A sunny afternoon in the Sicilian municipality of Catania: the city squares – surrounded by historical buildings – are bustling with activity and espressos are served at café tables, while the beautiful city at the foot of Mount Etna is filled with boisterous laughter and lively discussions. For Catania’s inhabitants, this is a familiar daily picture. To those who have to go by car, however, the city appears in a very different light. Blochin Cuius, the managing director of MVMANT (that is to say: movemant), thinks back to his time as a student in Catania: “Driving a car here is pure torture”, is how the Italian comments on the traffic situation in his native city. Above all, he regrets that there are so few passengers per vehicle. And this is not unique to Sicily. “The global average is 1.2 people per car”, Cuius explains with concern. He came to the conclusion that things could not remain this way.
In Mirabella Imbaccari, a small village in Sicily, a viable solution to this problem had been found when the founders of MVMANT were only children. “There were very few private cars there and public transport was extremely rare. That gap was filled by local taxi drivers”, Blochin Cuius remembers. The taxi drivers offered a kind of modified taxi service. As they knew everybody in the village and were aware who had to go where to and when, they were able to offer an early form of what later became known as “shared mobility” services. Always using the best possible route, they transported many people as possible in their taxis, thereby reducing per capita pollutant emissions. With MVMANT, the Italians wanted to take advantage of this method by recreating it in modern form.
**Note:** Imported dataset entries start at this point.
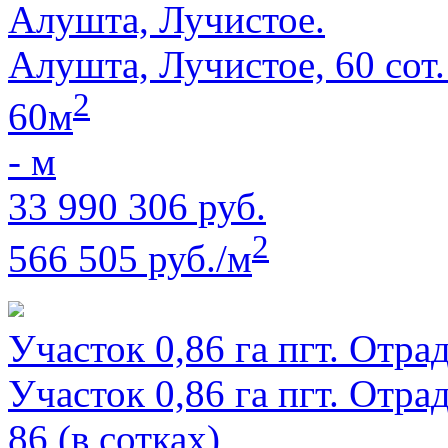
Алушта, Лучистое.
Алушта, Лучистое, 60 сот
2
60м
- м
33 990 306 руб.
2
566 505 руб./м
Участок 0,86 га пгт. Отра
Участок 0,86 га пгт. Отра
86 (в сотках)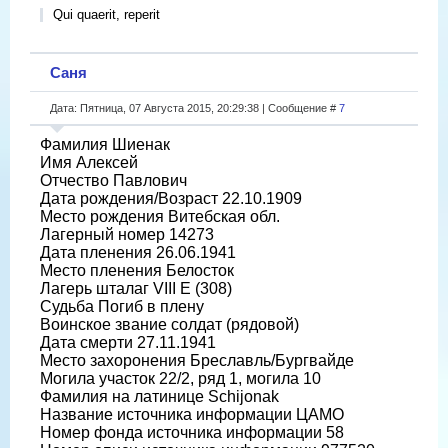
Qui quaerit, reperit
Саня
Дата: Пятница, 07 Августа 2015, 20:29:38 | Сообщение #
7
Фамилия Шиенак
Имя Алексей
Отчество Павлович
Дата рождения/Возраст 22.10.1909
Место рождения Витебская обл.
Лагерный номер 14273
Дата пленения 26.06.1941
Место пленения Белосток
Лагерь шталаг VIII E (308)
Судьба Погиб в плену
Воинское звание солдат (рядовой)
Дата смерти 27.11.1941
Место захоронения Бреславль/Бургвайде
Могила участок 22/2, ряд 1, могила 10
Фамилия на латинице Schijonak
Название источника информации ЦАМО
Номер фонда источника информации 58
MVMANT took an important step as a participant in the programme “Dubai Future Accelerators”. More than 2,200 companies had applied to join forces with the Dubai Government to develop new technologies, strategies and concepts. In the end, not more than three projects were implemented. The project initiated by Blochin Cuius is the most successful one to date. MVMANT uses artificial intelligence to cleverly combine enquiries by passengers so that as many people as possible can ride in their Sprinter. The technology behind the concept is designed to avoid unprofitable routes and minimize per capita pollutant emissions. In Dubai, the service supports many of the world’s leading technology companies whose employees benefit from flexible routes and short waiting times.
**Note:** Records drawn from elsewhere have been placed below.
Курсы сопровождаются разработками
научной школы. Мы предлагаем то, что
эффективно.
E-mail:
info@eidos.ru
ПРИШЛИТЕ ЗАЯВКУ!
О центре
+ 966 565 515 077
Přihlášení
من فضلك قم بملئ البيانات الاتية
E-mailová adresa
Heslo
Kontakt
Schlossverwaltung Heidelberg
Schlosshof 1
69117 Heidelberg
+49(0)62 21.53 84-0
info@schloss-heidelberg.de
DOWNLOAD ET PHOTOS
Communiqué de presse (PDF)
Even during the piloting phase in Ragusa, Sicily, the Mercedes-Benz Sprinter proved to be the ideal partner for the innovative company. Managing director Cuius raves about the high-quality materials and the workmanship: “The high degree of convenience and the low noise level in the interior of the Sprinter are particularly appealing to our clients in Dubai.” Furthermore, our Mercedes-Benz Sprinters convey a certain prestige, a fact that plays a major role for many passengers. As they are equipped with 19 seats, there is plenty of space and this enhances the efficiency of the service. It was originally planned to use Sprinters with just eight seats, but as luck would have it, the larger versions were available more quickly. This coincidence ultimately turned out to be a real godsend for the Italian company whose service is highly frequented in the desert city of Dubai.
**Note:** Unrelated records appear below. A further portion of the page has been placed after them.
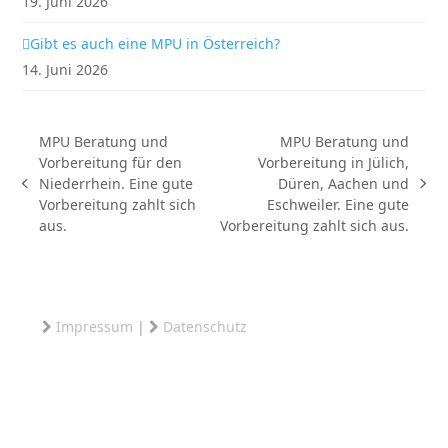
19. Juni 2026
Gibt es auch eine MPU in Österreich?
14. Juni 2026
MPU Beratung und
MPU Beratung und
Vorbereitung für den
Vorbereitung in Jülich,
Niederrhein. Eine gute
Düren, Aachen und
vorheriger
Nächster
Vorbereitung zahlt sich
Eschweiler. Eine gute
Beitrag:
Beitrag:
aus.
Vorbereitung zahlt sich aus.
Impressum
|
Datenschutz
Like any other transport solution, this shared mobility offer requires skilled drivers. In the modern and reliable Sprinter, such drivers will find everything their heart desires. “Our team of drivers was thrilled, and after having driven the Sprinter, it would have been very difficult for them to change to another vehicle”, says MVMANT’s managing director Cuius. Lots of comfort and ergonomic seats are of great importance not only for the passengers. As the drivers spend a lot of time behind the wheel, they are particularly happy about the high degree of comfort in the Sprinter. Moreover, the vehicles offer numerous opportunities for personalisation. They can be adapted to virtually the most situation. What is more, thanks to the worldwide assistance offered by Mercedes-Benz, there is always a kind of “guardian angel” available with a mobile workshop and spare parts on site.
MVMANT’s most important goal for the future is consistent with its guiding principle: A little goes a long way. “We believe that the mobility of the future is mobility as a service”, Cuius predicts. “As soon as autonomous driving has become incorporated into the world of transport, private cars will be relegated to a niche existence, the congenial Italian adds.” Since unprofitable transport solutions are still to be found all over the world and there are still challenges on the first as well as the last mile, Cuius sees potential for the implementation of such a mobility concept in many cities. In close collaboration with scientists from the University of Catania, the Italian company continues to work on the improvement of their software. However, their intention is not to replace the taxi industry, but to become part of the mobility-on-demand ecosystem alongside it. “In Venice we have shown that fair conditions and intelligent division of labour will help taxi drivers to become part of this ecosystem”, Cuius explains.